**TASK DETAILS**
Go to the line holding "11 März, 2016 - 18:13" in the entries below and write out exactly every line down to and including the line holding "anderen Namen. Das".

Start of MATERIAL PROVIDED

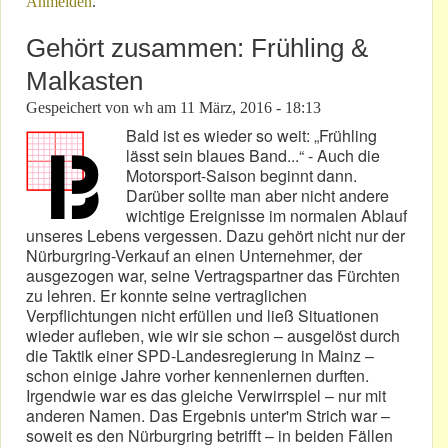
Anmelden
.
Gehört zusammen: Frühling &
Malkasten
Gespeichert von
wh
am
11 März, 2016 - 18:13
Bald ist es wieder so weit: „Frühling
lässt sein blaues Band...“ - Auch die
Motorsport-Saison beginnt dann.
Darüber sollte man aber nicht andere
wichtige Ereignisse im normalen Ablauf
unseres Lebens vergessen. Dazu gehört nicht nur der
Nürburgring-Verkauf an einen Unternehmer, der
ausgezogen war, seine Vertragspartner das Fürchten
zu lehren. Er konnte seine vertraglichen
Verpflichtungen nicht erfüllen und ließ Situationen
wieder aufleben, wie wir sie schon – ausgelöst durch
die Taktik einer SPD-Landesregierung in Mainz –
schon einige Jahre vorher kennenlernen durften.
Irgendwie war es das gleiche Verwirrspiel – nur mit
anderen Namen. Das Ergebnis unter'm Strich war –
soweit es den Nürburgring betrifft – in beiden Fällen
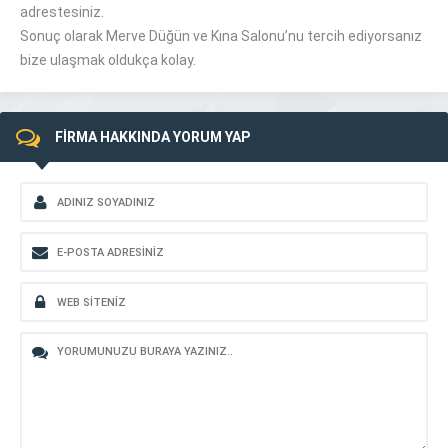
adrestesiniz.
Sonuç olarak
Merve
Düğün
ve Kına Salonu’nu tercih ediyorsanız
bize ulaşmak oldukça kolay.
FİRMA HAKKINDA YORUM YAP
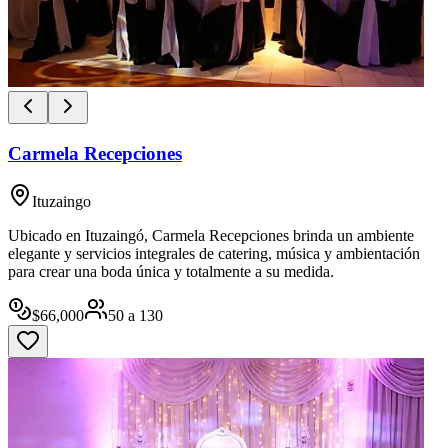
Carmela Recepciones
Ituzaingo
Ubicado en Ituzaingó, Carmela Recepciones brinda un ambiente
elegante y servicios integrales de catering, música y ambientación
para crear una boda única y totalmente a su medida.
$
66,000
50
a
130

End of MATERIAL PROVIDED
Start of MATERIAL PROVIDED

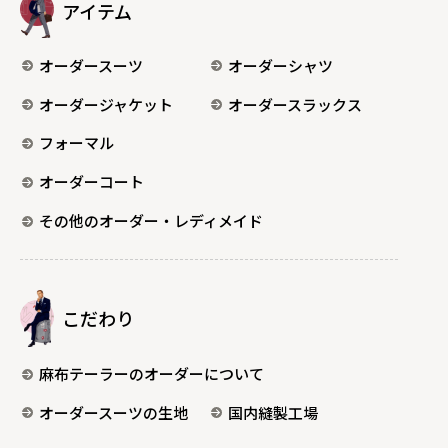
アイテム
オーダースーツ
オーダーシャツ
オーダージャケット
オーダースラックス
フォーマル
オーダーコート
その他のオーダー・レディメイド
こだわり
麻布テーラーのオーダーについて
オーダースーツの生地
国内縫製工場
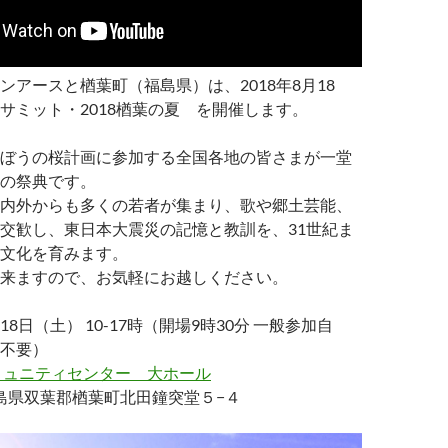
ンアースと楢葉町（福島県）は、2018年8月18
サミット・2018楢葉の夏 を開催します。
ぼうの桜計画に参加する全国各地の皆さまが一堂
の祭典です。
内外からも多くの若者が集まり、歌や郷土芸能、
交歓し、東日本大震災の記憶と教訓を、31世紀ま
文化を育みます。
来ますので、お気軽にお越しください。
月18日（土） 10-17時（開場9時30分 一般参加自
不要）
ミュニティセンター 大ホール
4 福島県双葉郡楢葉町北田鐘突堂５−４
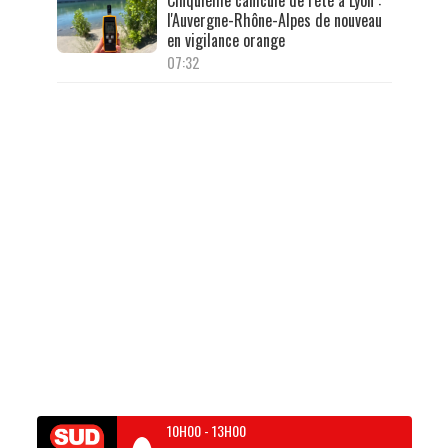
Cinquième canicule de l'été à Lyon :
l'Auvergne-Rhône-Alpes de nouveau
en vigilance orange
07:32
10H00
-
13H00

End of MATERIAL PROVIDED

**TASK RESULT**
11 März, 2016 - 18:13
Bald ist es wieder so weit: „Frühling
lässt sein blaues Band...“ - Auch die
Motorsport-Saison beginnt dann.
Darüber sollte man aber nicht andere
wichtige Ereignisse im normalen Ablauf
unseres Lebens vergessen. Dazu gehört nicht nur der
Nürburgring-Verkauf an einen Unternehmer, der
ausgezogen war, seine Vertragspartner das Fürchten
zu lehren. Er konnte seine vertraglichen
Verpflichtungen nicht erfüllen und ließ Situationen
wieder aufleben, wie wir sie schon – ausgelöst durch
die Taktik einer SPD-Landesregierung in Mainz –
schon einige Jahre vorher kennenlernen durften.
Irgendwie war es das gleiche Verwirrspiel – nur mit
anderen Namen. Das Ergebnis unter'm Strich war –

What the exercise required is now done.